Лютая, обняв дочь, вспоминала, как Савелий, краснея, стеснялся заговорить с ней, а купив букет роз, оставил цветы в подъезде на подоконнике, не решившись подарить. «Властный мужчина — хороший любовник, подкаблучник — хороший муж», — прочитала она в женском журнале и, подведя губы перламутровой помадой, утопила кнопку звонка. Лютый смущённо топтался на пороге, так что, оттеснив его плечом, она вошла без приглашения, а утром, поцеловав в лоб, сделала ему предложение. А теперь, перебирая в памяти семенную жизнь, чувствовала, что её прошлое, набитое, как чучело соломой, сплетнями, советами, сериалами, пустыми разговорами и чужими мужьями, похоже на старый глянцевый журнал, который, промелькнув яркими заголовками, стал невыносимо скучным.
Тихо постучав, она толкнула дверь в комнату мужа и, опустившись перед ним в кресло, уставилась в переносицу. Лютый, щёлкнув пультом, выключил телевизор, и в комнате топором повисла тишина.
Савелий смотрел на сидящую в кресле жену, но видел, как, растянувшись на земле, она стаскивает сапог со сломанным каблуком и, не поспевая за Саамом, чертыхаясь, бежит через лес босиком. «Долго он в лесу не протянет. Куда ему идти? Ни друзей, ни родственников», — зазвенели в ушах её слова, и Лютый подумал, что у женщин много лиц, и ни одного — настоящего.
— Савелий, — скрестив ноги, начала Лютая, и оба подумали, что она впервые назвала мужа по имени. — Савелий, скажи, это ты всех убил?..
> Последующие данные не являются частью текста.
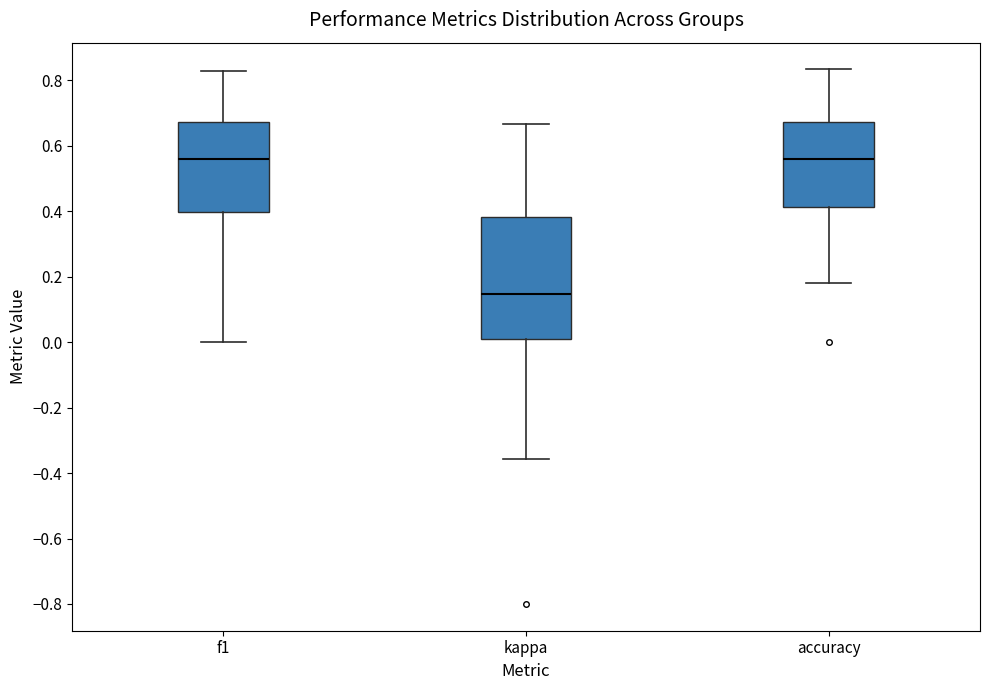

Reading left to right, transcribe this box plot: for each box, give where its median line is, the range the box spans, and where its two whiskers end, as read against the y-axis. The values are not printed on the chart, so give them approximately, as read against the axis.

f1: median 0.56, box 0.40 to 0.68, whiskers 0.00 to 0.82
kappa: median 0.14, box 0.00 to 0.38, whiskers -0.36 to 0.66
accuracy: median 0.56, box 0.42 to 0.68, whiskers 0.18 to 0.84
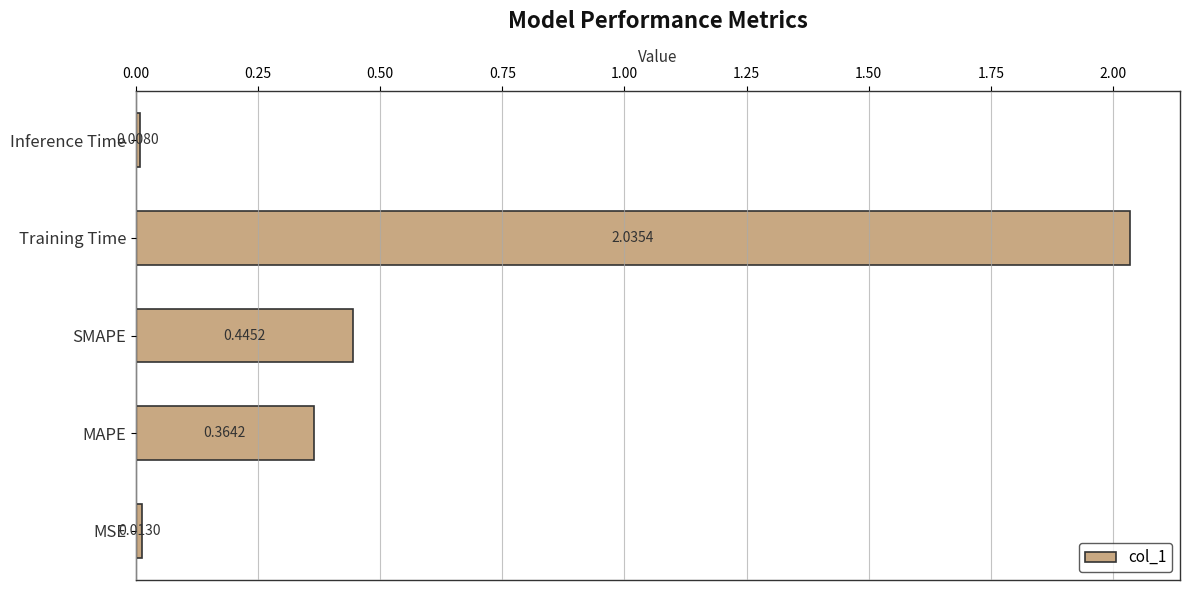

What is the average value?

0.6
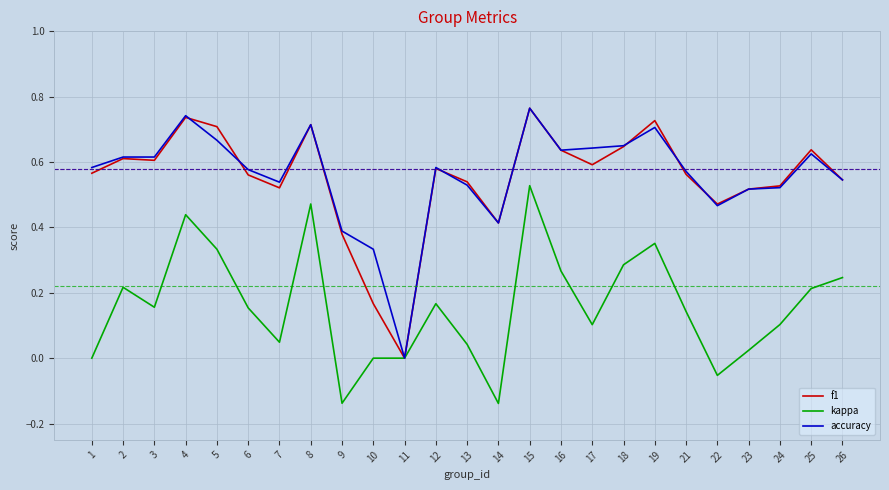

At which label does kappa reach its peak?

15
Закусив губу, она нервным движением поправила халат. Лютый молчал, растерянно глядя на жену, и, подбирая слова, крутил в руке пульт.
Вчера она была у любовника, с которым встречалась, когда его жена навещала больную мать, и он, опрокидывая её на супружескую постель, щекотал шею жёсткими, как щётка, усами.
— Три месяца жил в лесу, боясь, что его посадят за то, чего он не делал, — хохотал мужчина, расстёгивая на ней блузку. — Таких неудачников днём с огнём не сыщешь.
Вспыхнув, Лютая оттолкнула его:
— Он придёт и убьёт тебя за то, что спишь с его женой! Посмотрю, как ты будешь веселиться с простреленной головой, — она пыталась застегнуть блузку, но перепутала пуговицы.